Hurrying over to the bathrooms, he ripped open the door to the males’ side. “Luchas?”

There were two stalls, and he shoved both their metal panels open. Nothing.

Back out at the pool, he went over to the edge of the water, heart in his throat. But there was nothing at the bottom, no twisted body that had sunk after drowning.

There was a logical explanation for where his brother was. There had to be—

“Shit, you dummy,” he muttered to himself as he went back out into the corridor.

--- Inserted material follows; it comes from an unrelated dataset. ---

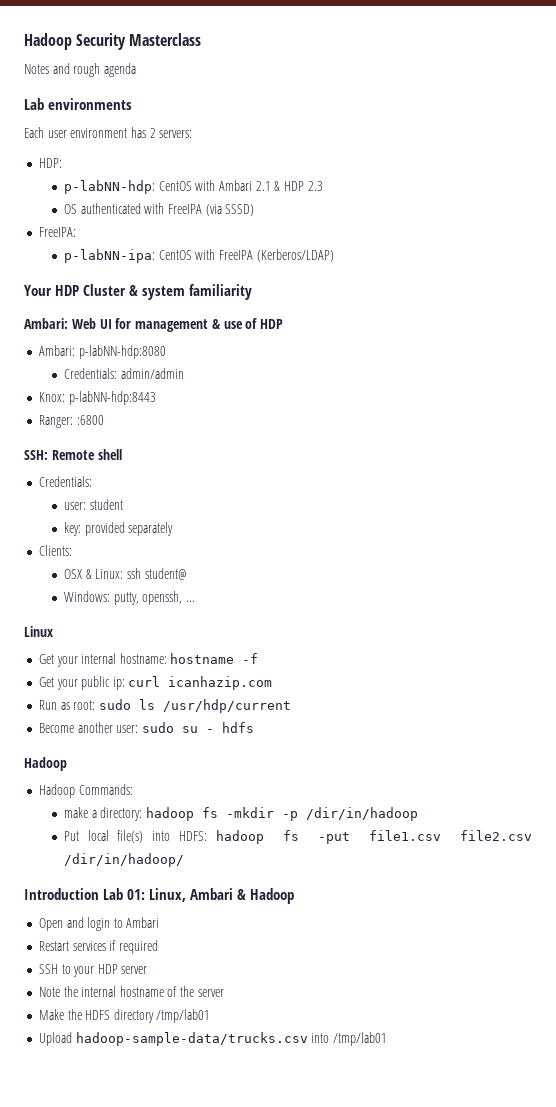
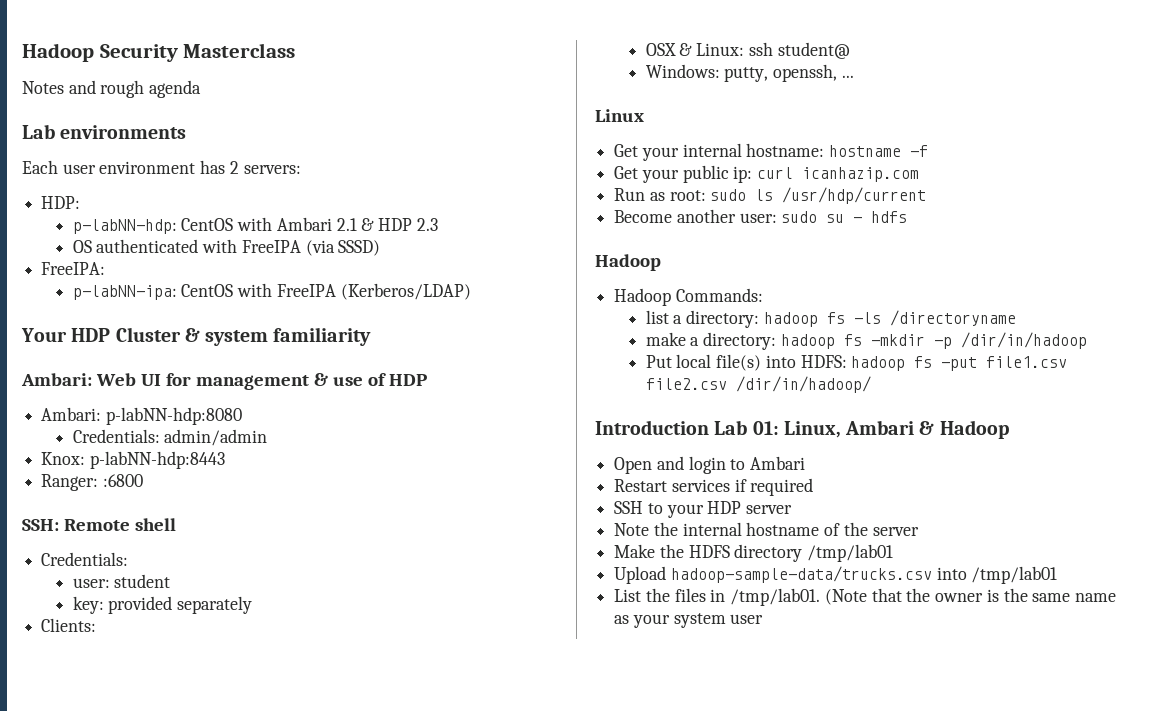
(133, 789) none -> [645,310,1016,328] // list a directory: hadoop fs -ls /directoryname
(387, 1039) none -> [614,588,1116,606] [614,613,764,628] // List the files in /tmp/lab01. (Note that the owner is the same name as your system user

Luchas was welcome anywhere in the mansion’s complex, free to come and go as he pleased, and Qhuinn kept hoping that part of that “coming” would include showing up for First or Last Meal in the dining room up at the big house. He’d offered to come get the male, to save him a seat, even to provide menus in advance if it would help entice him. So far, it was a no-go, but Qhuinn was going to keep making the invitation.

Hard sell, though. Luchas was a loner by nature now, very different from who he’d been before. Still, from a physical standpoint at least, he was getting better every night, and he had every medical advantage from not only the species, but the human side, too. Havers was even available for consults.

So it was going to be fine. Eventually.

As Qhuinn headed for the classroom section of things, he had to laugh. Reading, writing, and ’rithmetic were not what had been taught here. Try bombs and detonators, poisons and gases, fighting, shooting, defensive driving techniques. He and Blay and John Matthew had been in the first class of trainees, and then a second group had gone through. There would be a third, sometime in the near future.

Once they figured out exactly what they were fighting now.

The trainees’ break room was just what its name described, a place for the students, or the brothers and clinic patients, to chill out in, watch a little tube, have a bite to eat. It was also where Luchas ate all his meals.

Given the time, Qhuinn should have checked there first, but whatever. Pushing his way in, he was totally relieved that—

No one. Not at the tables. Not by the soda machines or the buffet or the fridges. Not in the armchairs by the TV.

Qhuinn told himself not to panic.

But he couldn’t stop his heart from going on a sprint inside his rib cage.